To expand on this, since it sounds kind of flippant:
In the US at the moment, public transit suffers from the fact that in most areas, for most people it's largely optional: you can drive, or you can use public transit. Quite a few people choose to drive, leading to a disproportionate fraction of the people on public transit being people who have no other option, and furthermore the fraction of outright deranged individuals (leaving all their clothes on the platform save for a baseball cap and a syringe tucked behind their ear, for an example I witnessed a few days ago) being over-represented in the public transit riding populace.
Overcoming this stigma is important for getting people to use public transit as their primary means of transportation, and working towards making truly car-optional cities.
These are all examples of European mass transit users. We even have places designated fir disabled, injured and elderly people on every bus, tram and metro.
The thing is, there are a few reasons why the able-bodied tend to prefer the experience of a ride-hailing app over public transit.
- it comes to where you are, and drops you off exactly where you're going
- you get a ride when you're ready to go, and not whenever the transit is running
- higher chances of getting rides at weird hours
- no risk of interacting with aggressive panhandlers, people high on drugs, the mentally ill, or people with bad personal hygiene
Public transit has significant advantages, as well: biggest among them, it avoids the tragedy of the commons, particularly road congestion and carbon emissions. It has salubrious effects on urban planning. Places with good public transit are nice places to live.
What I want to point out is that, every one of the advantages for the able-bodied are significantly exaggerated for wheelchair users.

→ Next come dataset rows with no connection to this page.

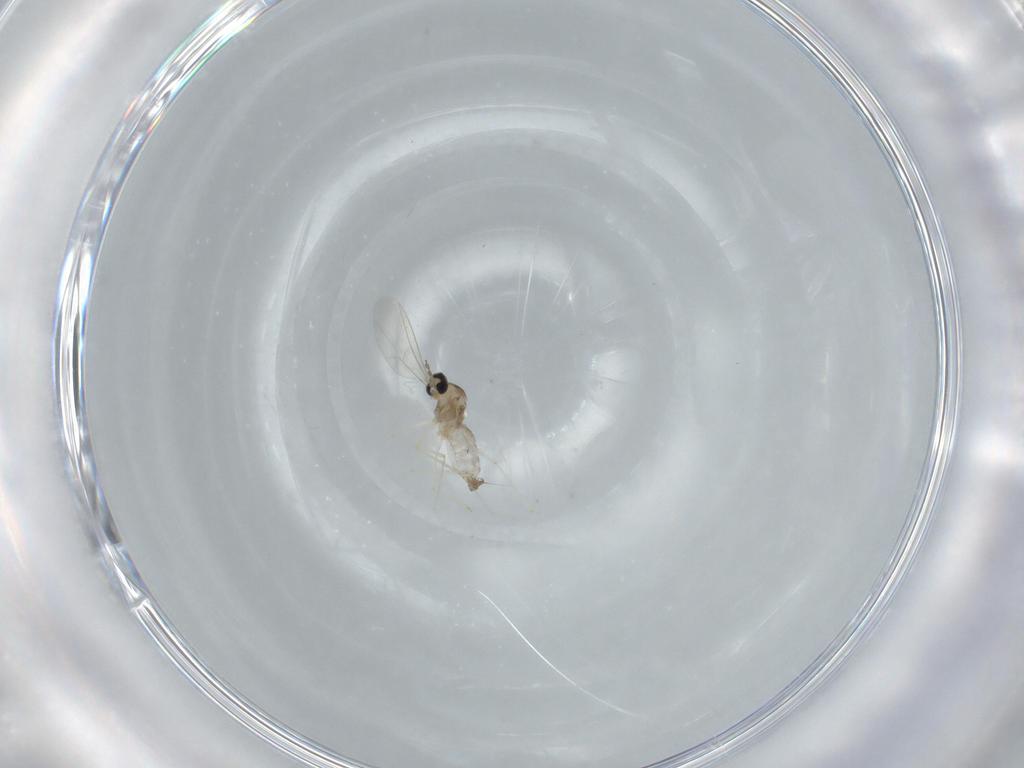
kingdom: Animalia
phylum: Arthropoda
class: Insecta
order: Diptera
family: Cecidomyiidae
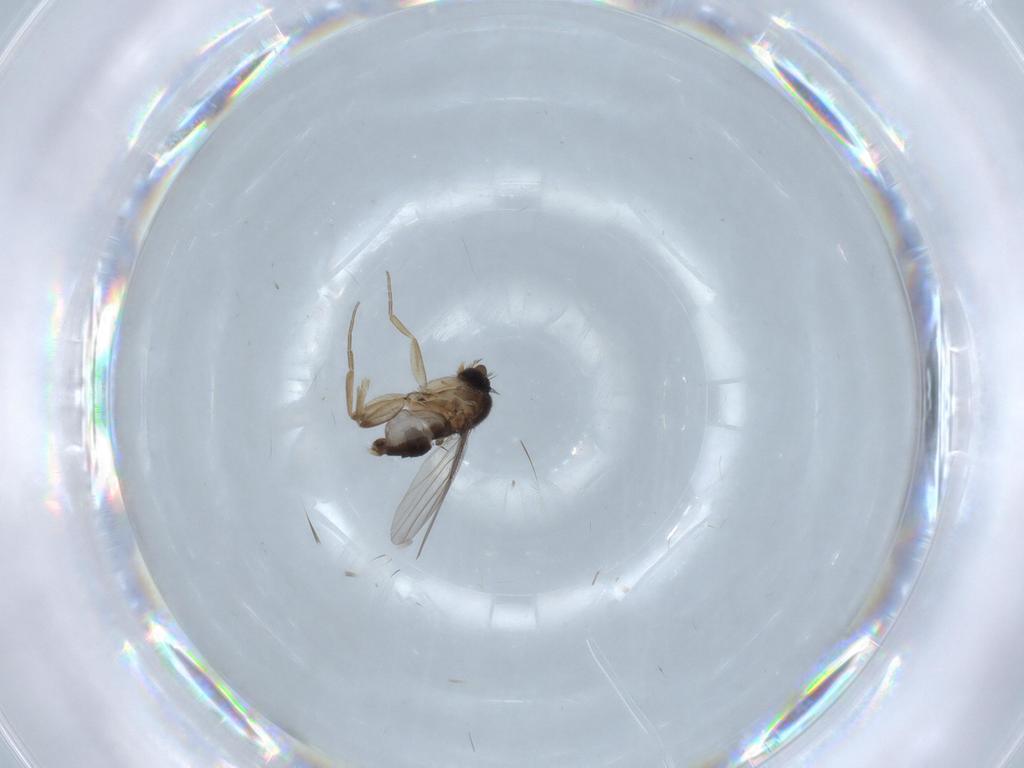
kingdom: Animalia
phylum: Arthropoda
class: Insecta
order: Diptera
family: Phoridae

I don't think it's possible to offer a comparable experience, due to the very nature of the disability. So if it's more expensive to offer the less desirable option, well, we shouldn't do that.
More expensive public transit means picking from the following buckets: less transit, more expensive tickets, less pay for workers, starving other municipal programs, or kicking the problem down the road with municipal debt. None of those are great; they can be worth it for a better experience (replacing old worn-down cars for example), but not for a worse one.
"Vast majority" may have been too strong, but I stand behind "majority". The two programs on that Wiki page that actually have links are for disabled passengers only. Looking at the three systems that have covered areas I have lived, Broward County Transit and New Jersey Transit offer DRT only to those with disabilities, and Dallas Area Rapid Transit has very limited DRT service for non-disabled customers.
> The one here is open to anyone and even sometimes runs a loop for a local taproom.
If it is running a loop it isn't DRT, it's a jitney.
I believe in the US it's a requirement of the ADA for public transit agencies to offer such services. I would imagine here in Canada the legislation is handled provincially, with guidelines for service standards developed by CUTA.